The number N of the Nth training cycle.

The device according to any one of claims 20 to 24, wherein the forward propagation module is specifically configured to:

The device according to any one of claims 15 to 25, wherein the neural network model is used for image recognition;

Correspondingly, the sample data includes image samples;

The device according to any one of claims 15 to 25, wherein the neural network model is used for voice recognition;

Correspondingly, the sample data includes sound samples;

The device according to any one of claims 15 to 25, wherein the neural network model is used for acquiring a super-resolution image;

Correspondingly, the sample data includes image samples;

An electronic device, comprising: one or more processors and one or more memories;

The one or more memories are coupled to the one or more processors, and the one or more memories are used to store computer program code, where the computer program code includes computer instructions, and when the one or more processors When the computer instruction is executed, the electronic device executes a method for determining a weight parameter of a neural network model according to any one of claims 1 to 14.

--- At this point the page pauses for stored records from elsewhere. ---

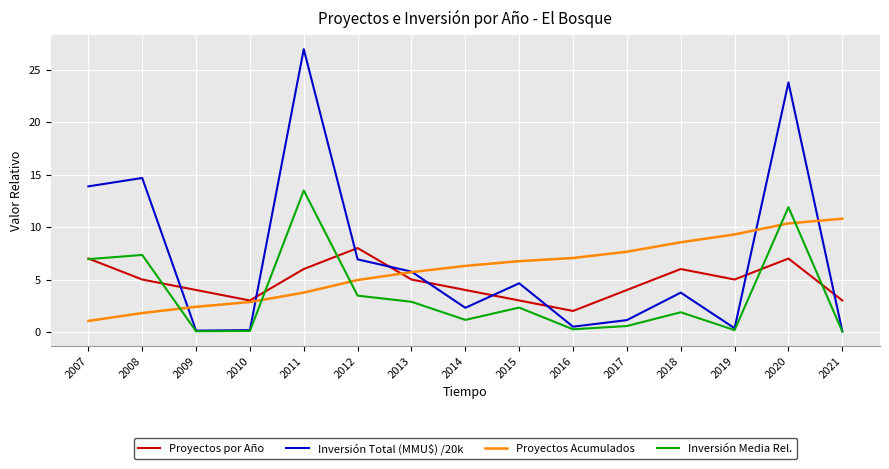

True or false: Proyectos Acumulados and Inversión Media Rel. cross at least once.

True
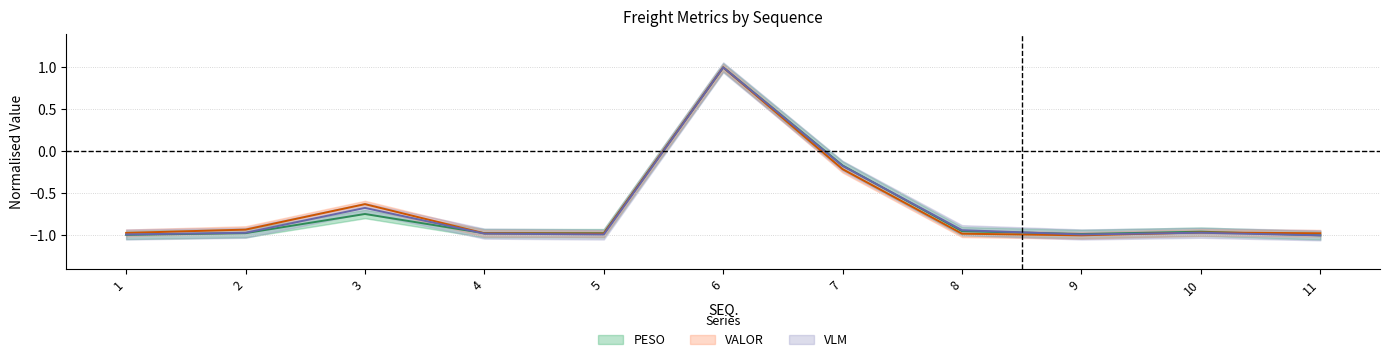

List the series in order of their overall mean, highest first.

VALOR, VLM, PESO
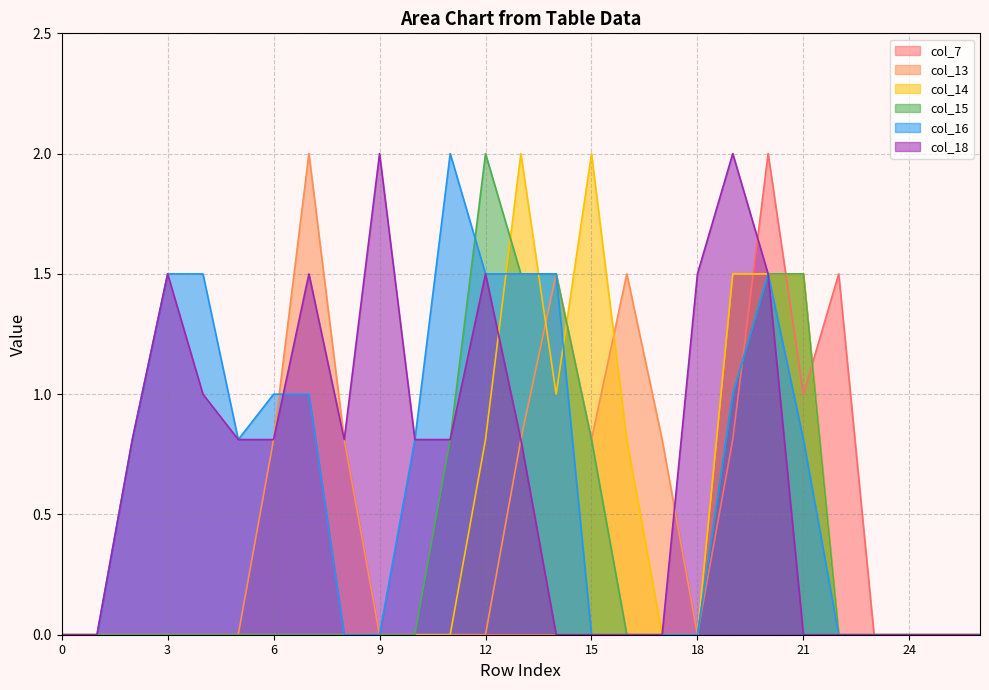

Which series has the widest spread of values?

col_7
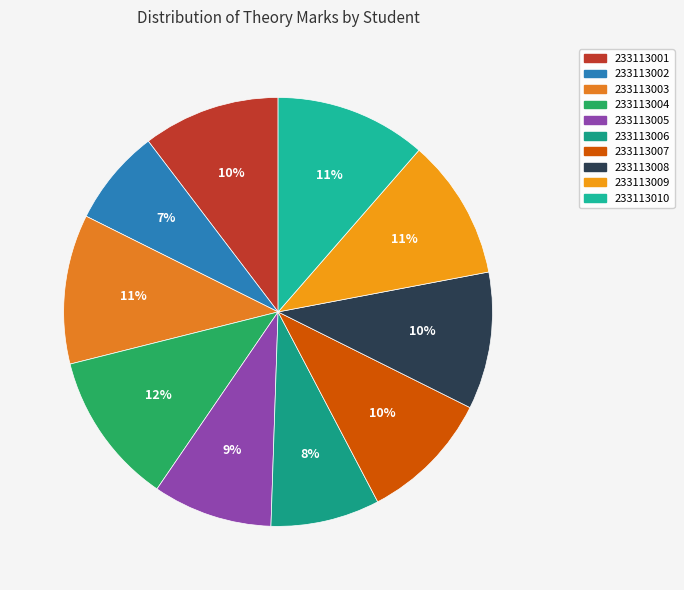

To the nearest percent, what portion does 233113002 represent?

7%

A computer storage medium, comprising computer instructions that, when the computer instructions run on an electronic device, cause the electronic device to execute the weight parameter of the neural network model according to any one of claims 1 to 14. Determine the method.

A computer program product, wherein when the computer program product is run on a computer, the computer is caused to execute the method for determining a weight parameter of a neural network model according to any one of claims 1 to 14.